* WHAT YOU NEED TO DO: Work through the lines of the material below, note those with the word "center", and give their number, nothing else.

* RECORDED DATA:
━━━━━━━━━━━━━━━━━━━━━━━━━━━━━━

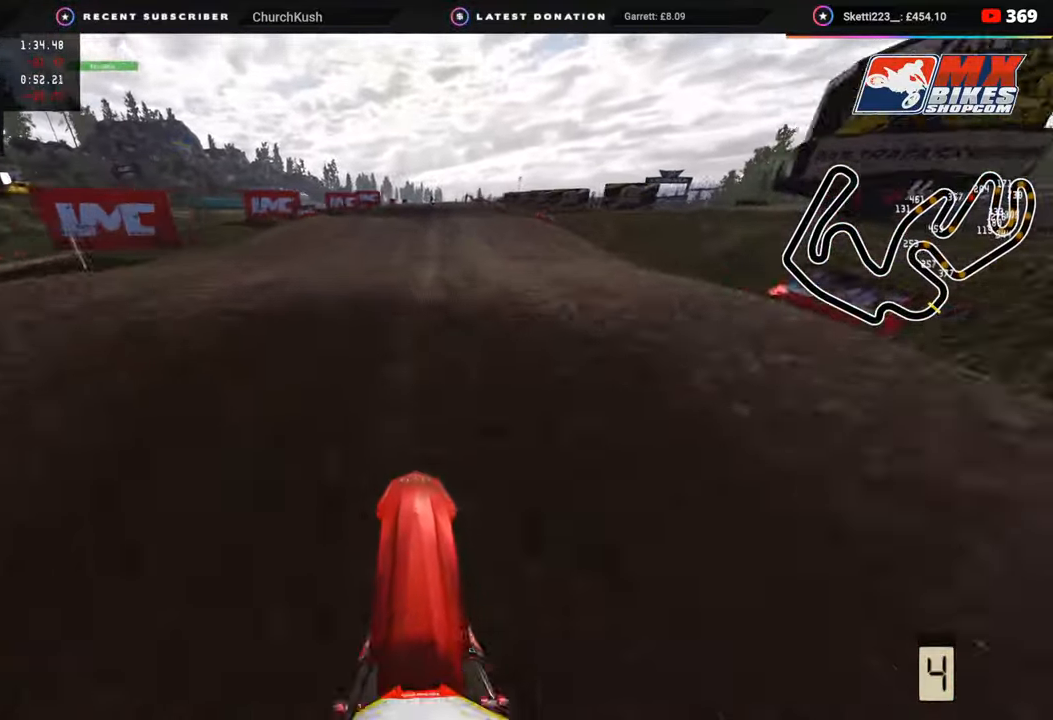
{"buttons": [], "left_stick": "up-right", "right_stick": "down", "events": [[150, "R2", "up"], [150, "right_stick", "down"], [300, "left_stick", "up"], [350, "left_stick", "up-right"], [433, "R3", "up"]]}
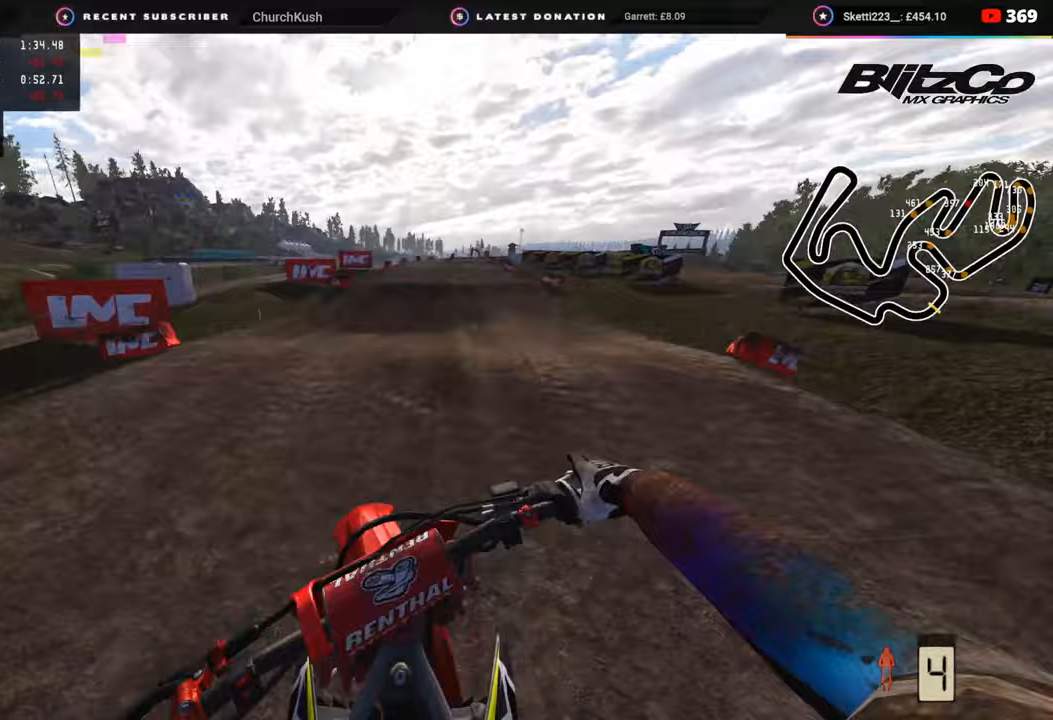
{"buttons": ["R2", "R3"], "left_stick": "up", "right_stick": "up", "events": [[67, "R2", "down"], [117, "right_stick", "center"], [200, "left_stick", "center"], [367, "right_stick", "up"], [400, "left_stick", "up"], [500, "R3", "down"]]}
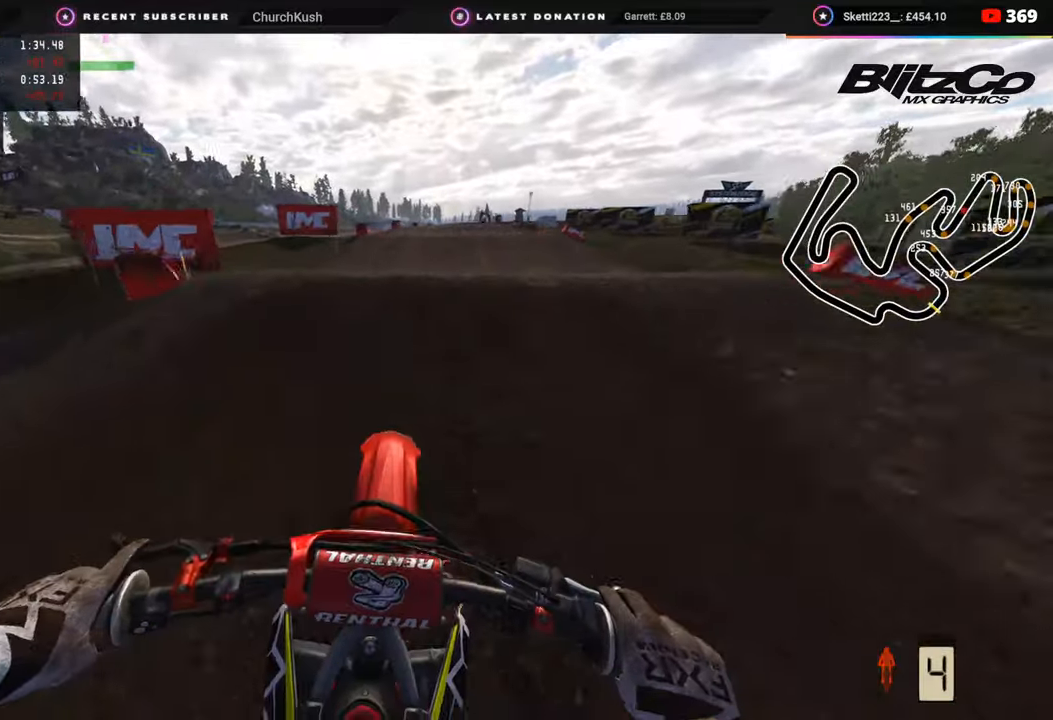
{"buttons": ["R2"], "left_stick": "left", "right_stick": "down-right", "events": [[133, "right_stick", "center"], [167, "R3", "up"], [183, "R2", "up"], [183, "left_stick", "center"], [183, "right_stick", "down"], [283, "right_stick", "down-right"], [333, "R2", "down"], [433, "left_stick", "left"]]}
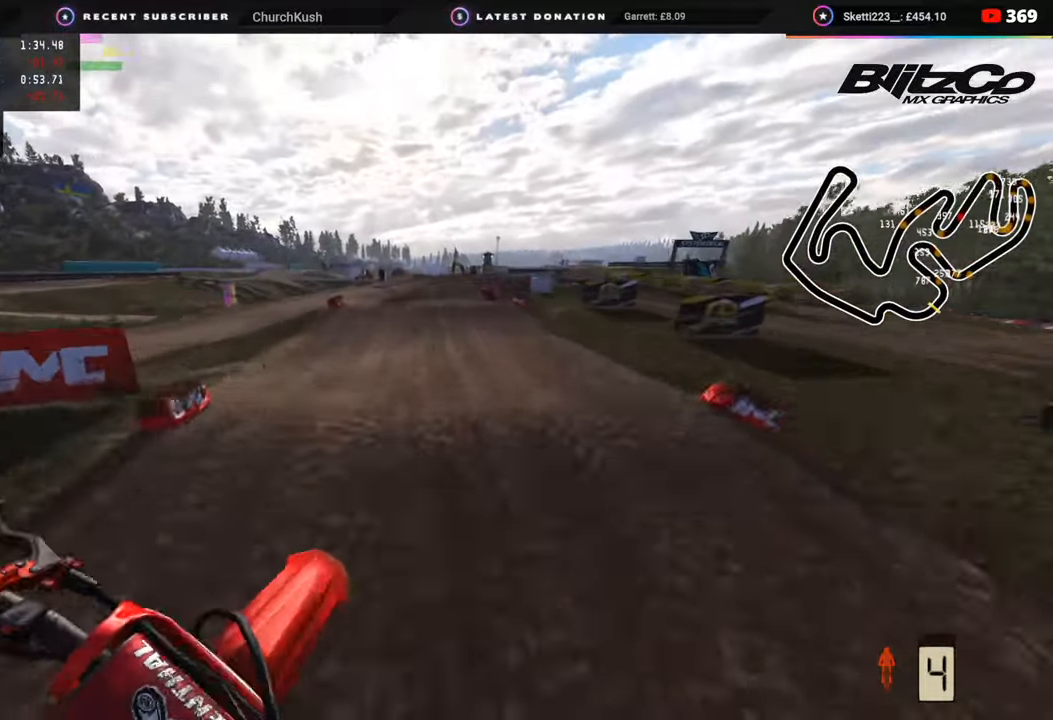
{"buttons": ["R2"], "left_stick": "left", "right_stick": "right", "events": [[150, "SQUARE", "down"], [250, "SQUARE", "up"], [267, "right_stick", "right"]]}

━━━━━━━━━━━━━━━━━━━━━━━━━━━━━━

* OUTPUT BELOW: 2